Red tide. They’re probably two words nobody on or near Florida’s West Coast wants to hear, and I can understand why — sort of.
Someone who owns a resort hotel, has a restaurant on or near the beach or runs a business that takes people fishing or sightseeing depends on clean, healthy water for their livelihood. It’s easy for the average person to see that these businesses are harmed by red tide or even the mere mention of it.
What’s less obvious is that poor water quality affects everyone, from fishing guides to developers, Realtors and builders, even a plumber sweating pipes in Lakewood Ranch. Humans seem to focus only on the things that directly affect us in the present, finding it easier to “kick the can down the road.” I suggest looking your children and grandchildren in the eye and asking yourself, “What part am I taking in creating and protecting the world they will inherit?”
We just have to look back at the last five years for two haunting cases in point, starting with the harmful red tide algae bloom that devastated coastal waters from Naples to St. Petersburg and rendered Sarasota Bay a virtual wasteland. The result? In the last five years, Sarasota Bay lost most of the seagrass that had regrown in the past 20 years plus, if not more.
As if we needed another example, the disastrous release of over 200 million gallons of polluted process water from the legacy phosphate facility at Piney Point in late March 2021 led to the worst algae bloom in Upper Tampa Bay since the 1970s, killing thousands of tons of sea life.
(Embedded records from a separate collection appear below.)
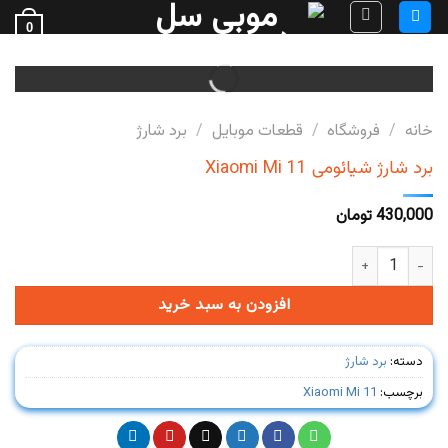
Ski
0
t
فروش قطعات گوشی
conten
خانه
/
فروشگاه
/
قطعات موبایل
/
برد شارژ
برد شارژ شیائومی Xiaomi Mi 11
430,000
تومان
برد شارژ شیائومی Xiaomi Mi 11 عدد
افزودن به سبد خرید
دسته:
برد شارژ
برچسب:
Xiaomi Mi 11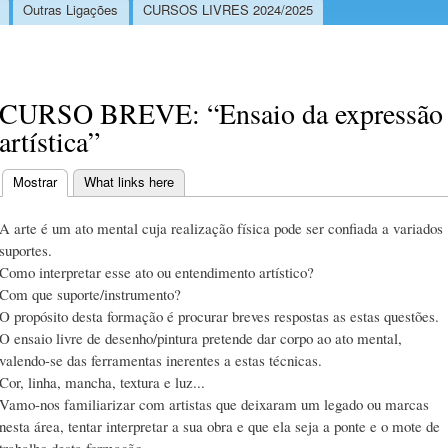
Outras Ligações
CURSOS LIVRES 2024/2025
CURSO BREVE: “Ensaio da expressão
artística”
Mostrar
(separador ativo)
What links here
Separadores primários
A arte é um ato mental cuja realização física pode ser confiada a variados
suportes.
Como interpretar esse ato ou entendimento artístico?
Com que suporte/instrumento?
O propósito desta formação é procurar breves respostas as estas questões.
O ensaio livre de desenho/pintura pretende dar corpo ao ato mental,
valendo-se das ferramentas inerentes a estas técnicas.
Cor, linha, mancha, textura e luz...
Vamo-nos familiarizar com artistas que deixaram um legado ou marcas
nesta área, tentar interpretar a sua obra e que ela seja a ponte e o mote de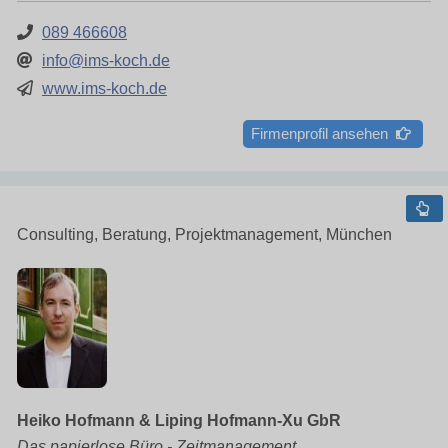
089 466608
info@ims-koch.de
www.ims-koch.de
Firmenprofil ansehen
Consulting, Beratung, Projektmanagement, München
Heiko Hofmann & Liping Hofmann-Xu GbR
Das papierlose Büro - Zeitmanagement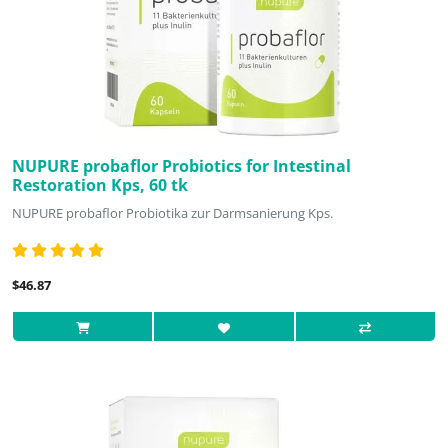
NUPURE probaflor Probiotics for Intestinal
Restoration Kps, 60 tk
NUPURE probaflor Probiotika zur Darmsanierung Kps.
$46.87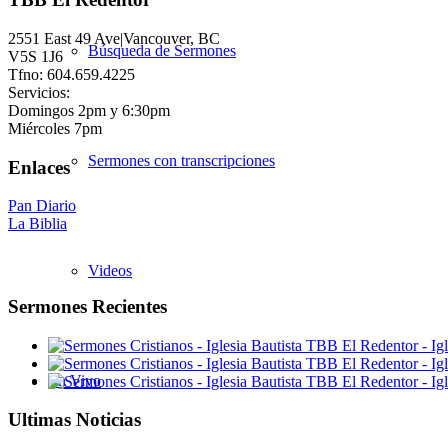
2551 East 49 Ave|Vancouver, BC
Búsqueda de Sermones
V5S 1J6
Tfno: 604.659.4225
Servicios:
Domingos 2pm y 6:30pm
Miércoles 7pm
Sermones con transcripciones
Enlaces
Pan Diario
La Biblia
Videos
Sermones Recientes
En Vivo
Ultimas Noticias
Piney Point is the perfect example of kicking the can down the road and running out of road.
Resident anglers have seen firsthand the decrease in water quality and the resulting loss of habitat, including seagrass, and damage done to local fisheries. Unfortunately, anglers and others who recently moved here only see “the new normal.” Is it possible that we might consider what we’re leaving for future generations instead of how it affects self-interest in the here and now? This is not a new problem and I’m sure other people have been saying the same thing for years. But this is now and the time to act is slipping away.
If you want to see how the officials we elect represent us in enacting rules and regulations to protect our natural resources, consult the League of Conservation Voters.
The LCV is non-partisan and tracks the voting records of members of the Senate and Congress on environmental issues in its National Environmental Scorecard. This is a clear indication of how those tasked with representing our interests actually vote. Who we elect is critical to facing this problem. Politics is more divisive now than I can remember, but it’s critical that we elect politicians who represent our interests, not those with no vision who are concerned with causing division.
In the end, we all suffer the consequences. Vote, and consider joining and working with advocates like Suncoast Waterkeeper, Vote Water and Sarasota Bay Watch, groups working to educate the public, get them involved and hold politicians and municipalities accountable for their votes and action or inaction.
The time to act is the only time there ever is: right now. It won’t happen overnight, but it’s critical we begin.